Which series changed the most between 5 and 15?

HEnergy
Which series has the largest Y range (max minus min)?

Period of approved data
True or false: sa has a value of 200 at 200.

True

=-=-=

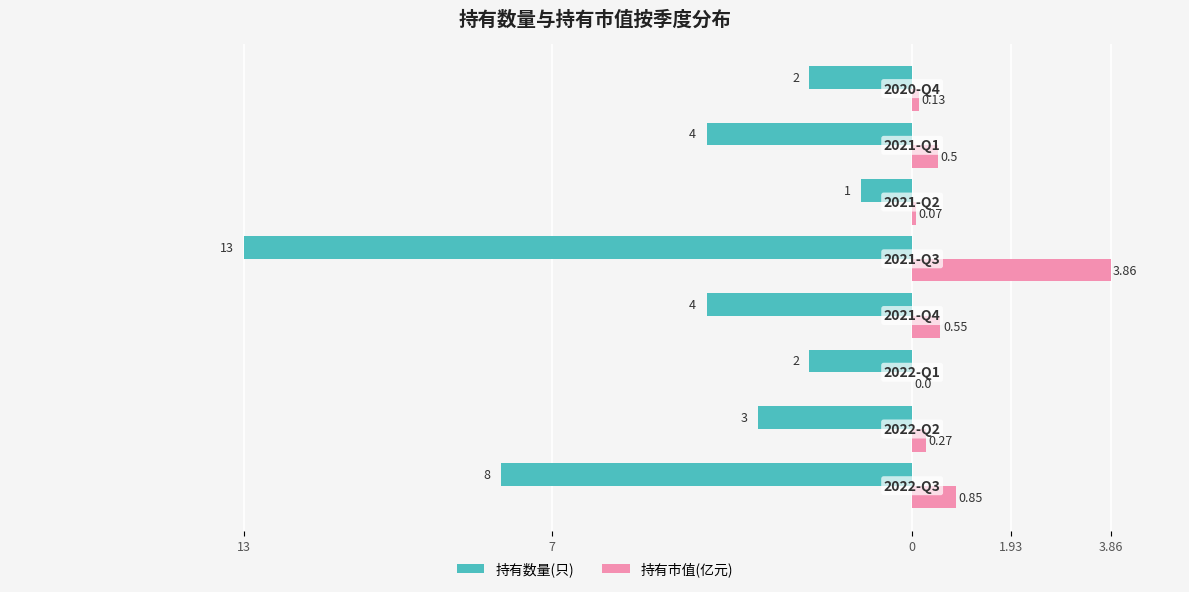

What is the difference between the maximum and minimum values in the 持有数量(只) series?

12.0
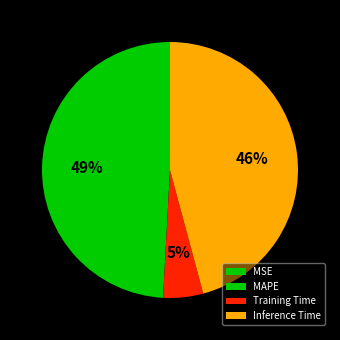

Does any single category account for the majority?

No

=-=-=

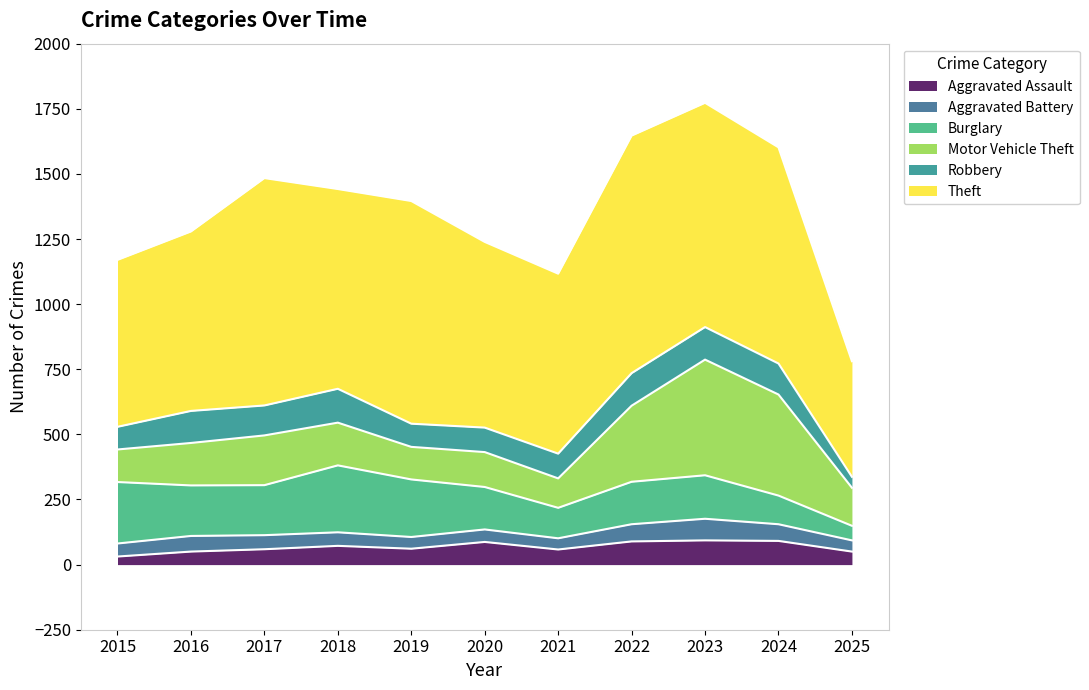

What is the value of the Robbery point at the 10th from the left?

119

=-=-=

• [ABOUT THIS EXERCISE] Rewrite the items as a numbered list with blank lines dropped, starting at the line that contains "What is the difference" and stopping after the line that contains "Does any single". Leave the pictures out of the answer.

• [EXERCISE SOLUTION]
1. What is the difference between the maximum and minimum values in the 持有数量(只) series?
2. 12.0
3. Does any single category account for the majority?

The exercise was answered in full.